**Extracted text**
- Opening Delimiter -

Once you do the duplication in SuperDuper, though, and change the startup disk, you should be golden. Once you feel safe, you can disconnect / reformat / whatever the old drive.
 
Thanks, and is there a way to disable NCQ in OS X? Been googling around and haven't found it yet?
 
I'm sorry... I didn't even know what NCQ was until you asked, and there seems to be very little about it on the net, particularly for OS X.

The only things I found that might be of relevance to you...

1) The SATA controllers on at least some Macs (e.g. Mac Pro) are NCQ compliant (reference), but it's not clear that they all are... it seems that the Intel designs all do (e.g. MB and MBP). I didn't find any evidence the G5s do.

2) The NCQ appears to work in OS X (reference).

3) The NCQ appears to not work in Windows under Bootcamp, apparently either with the add-on driver for XP or with native Vista support, because of an issue related to the way Macs with EFI boot on Windows (which does not support EFI). (reference). Based on the argument, I'd presume this also rules out EFI for Linux on a Mac Pro.
 
Thanks...my understanding is that NCQ can hurt single-user apps and is only really beneficial for servers. I know in Windows you can disable it though.

Maybe I will just leave it and see.

- Closing Delimiter -

**Your tasks**
[A] According to the forum discussion, why does NCQ appear not to work in Windows under Bootcamp?
[B] Transcribe everything in the forum discussion from "3) The NCQ appears" down to "on a Mac Pro.", word for word.
Rely only on the forum discussion, with no outside knowledge.

**Given information**

- Opening Delimiter -

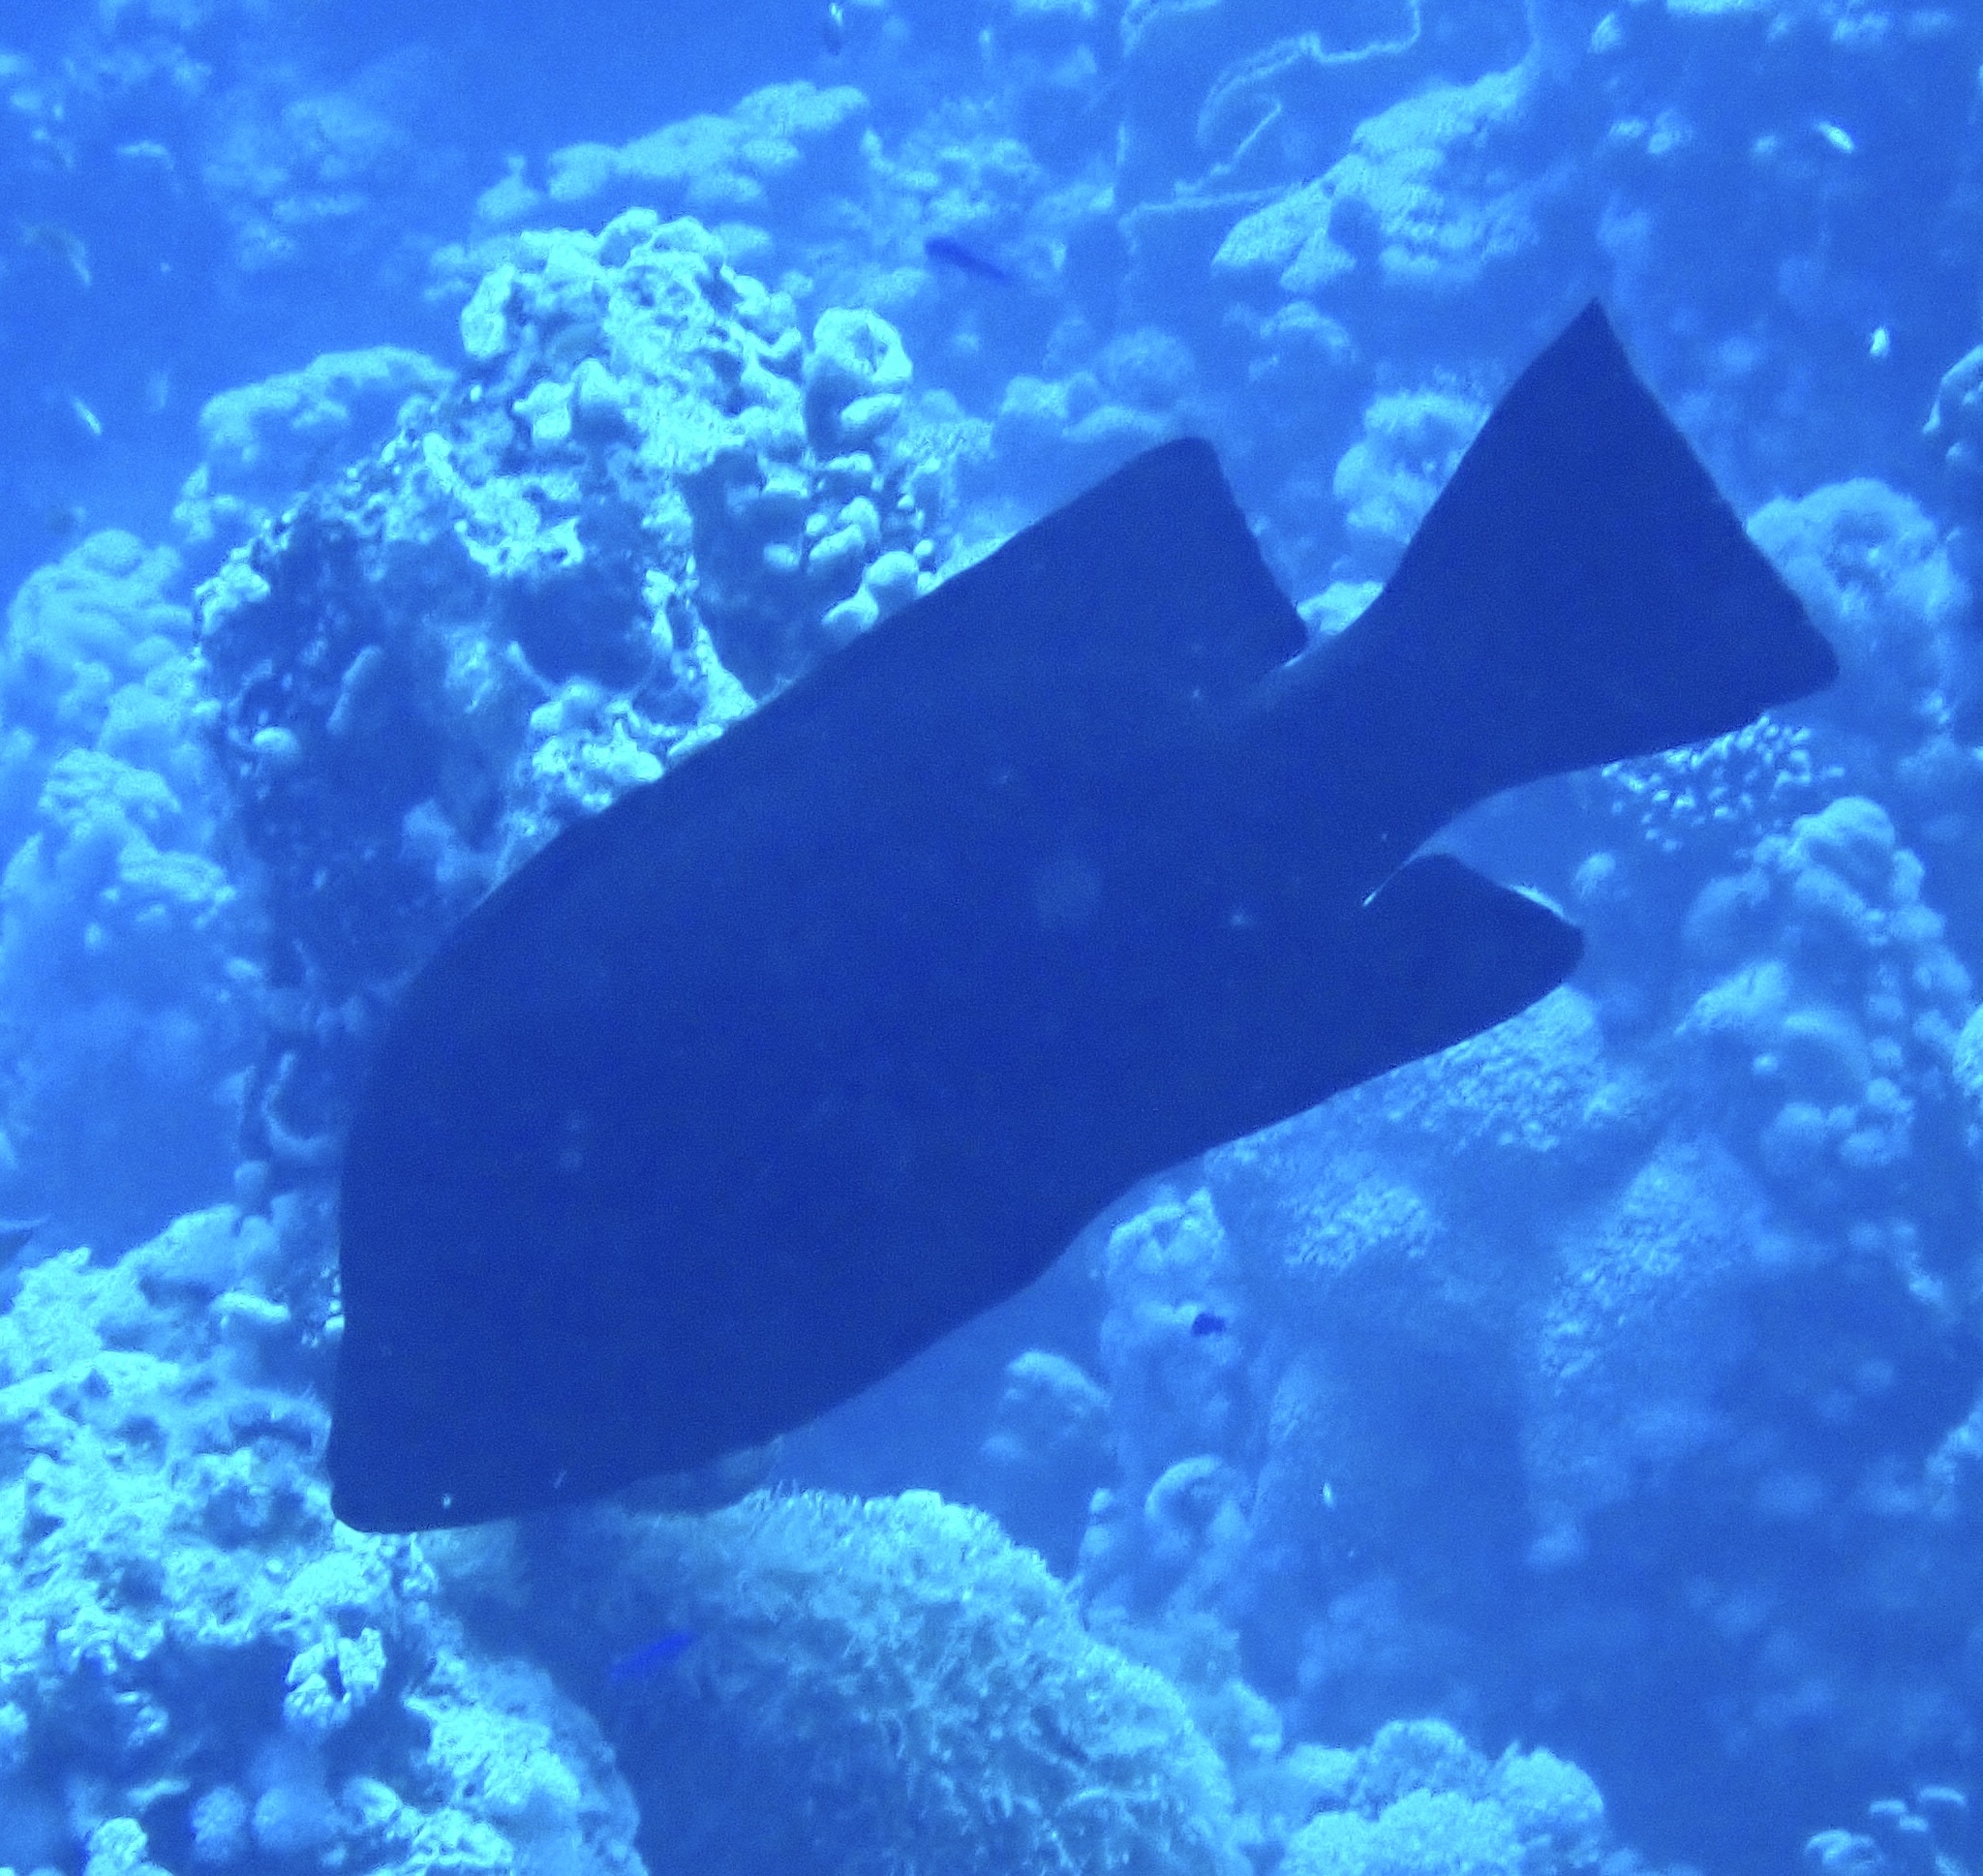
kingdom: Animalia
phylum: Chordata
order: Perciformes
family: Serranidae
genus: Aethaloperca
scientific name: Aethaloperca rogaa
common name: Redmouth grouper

- Closing Delimiter -
- Opening Delimiter -

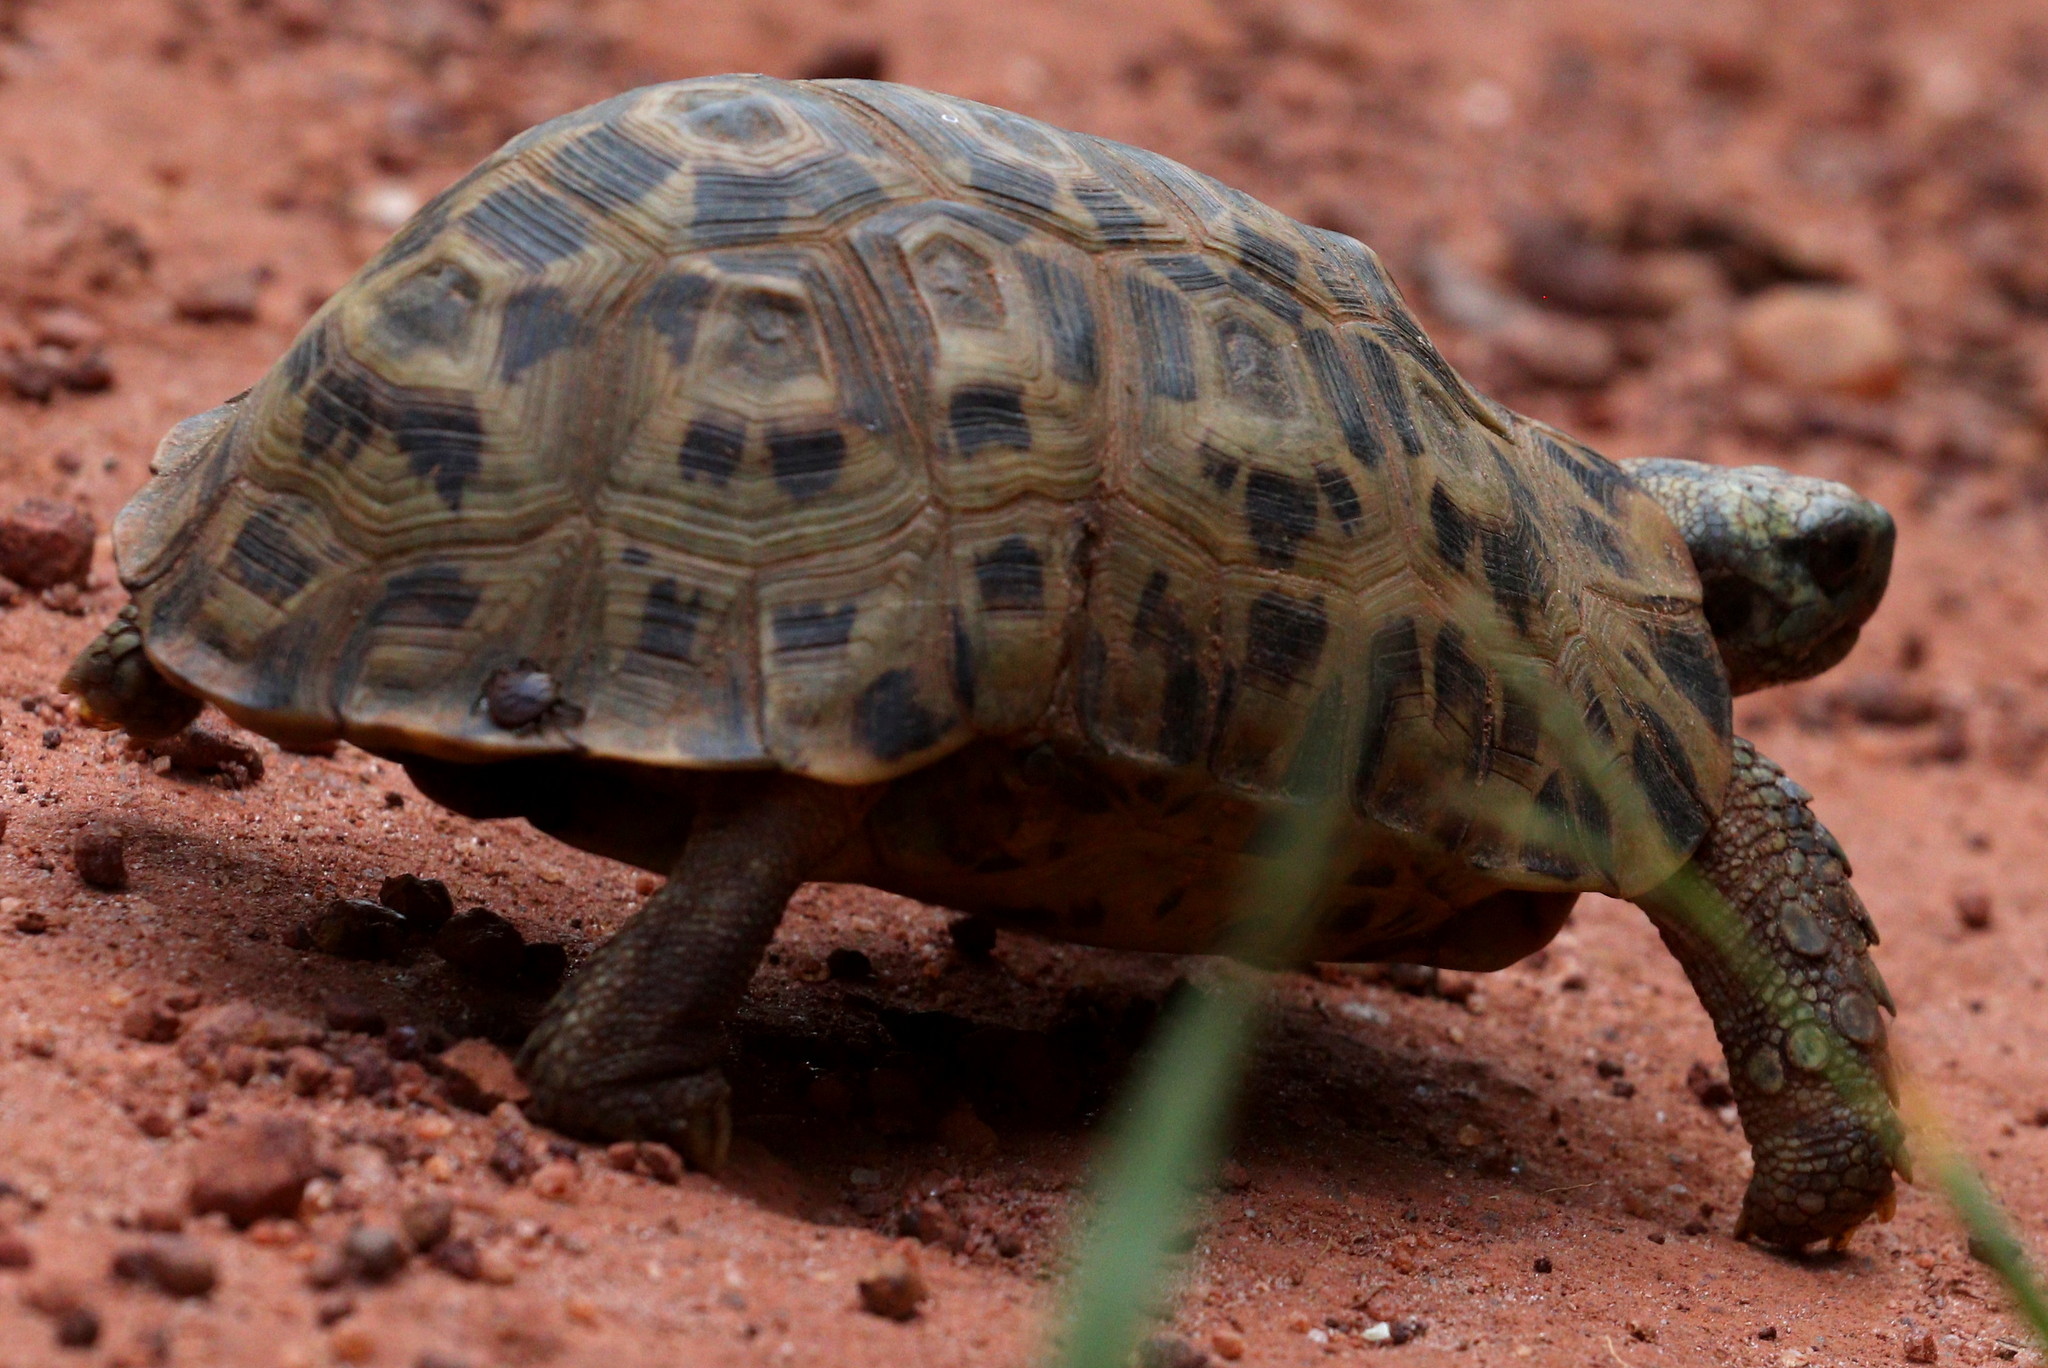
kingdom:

- Closing Delimiter -
- Opening Delimiter -

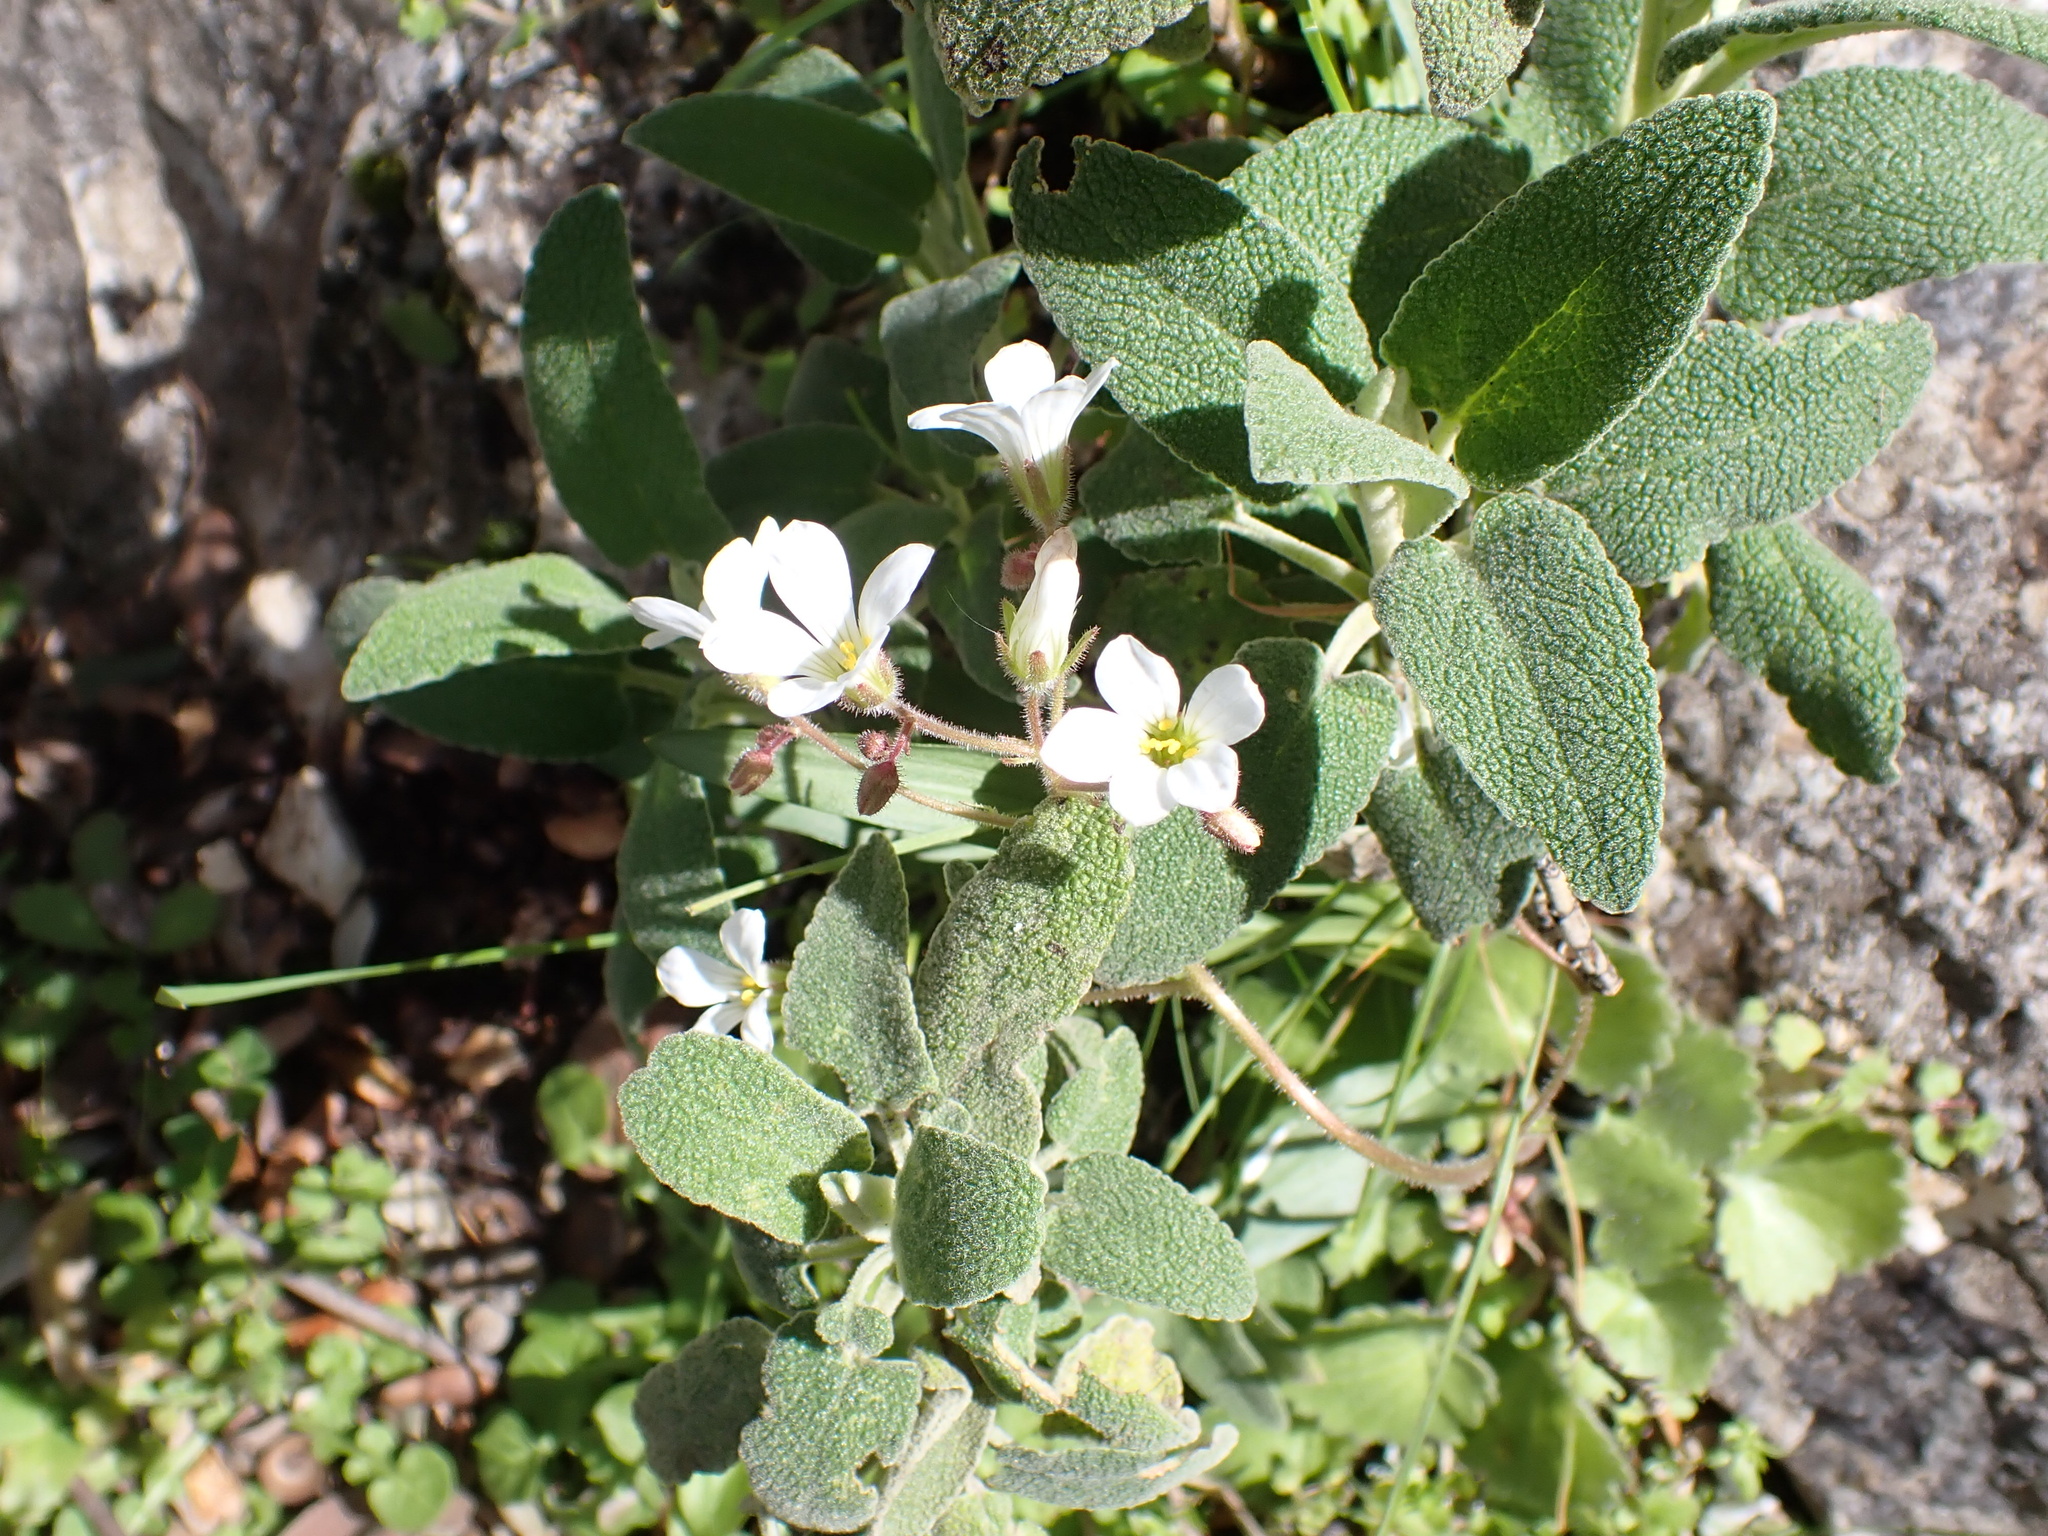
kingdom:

- Closing Delimiter -

**Solutions to the exercise**
[A] It fails because of an issue with the way Macs with EFI boot Windows, which does not support EFI.

[B]
3) The NCQ appears to not work in Windows under Bootcamp, apparently either with the add-on driver for XP or with native Vista support, because of an issue related to the way Macs with EFI boot on Windows (which does not support EFI). (reference). Based on the argument, I'd presume this also rules out EFI for Linux on a Mac Pro.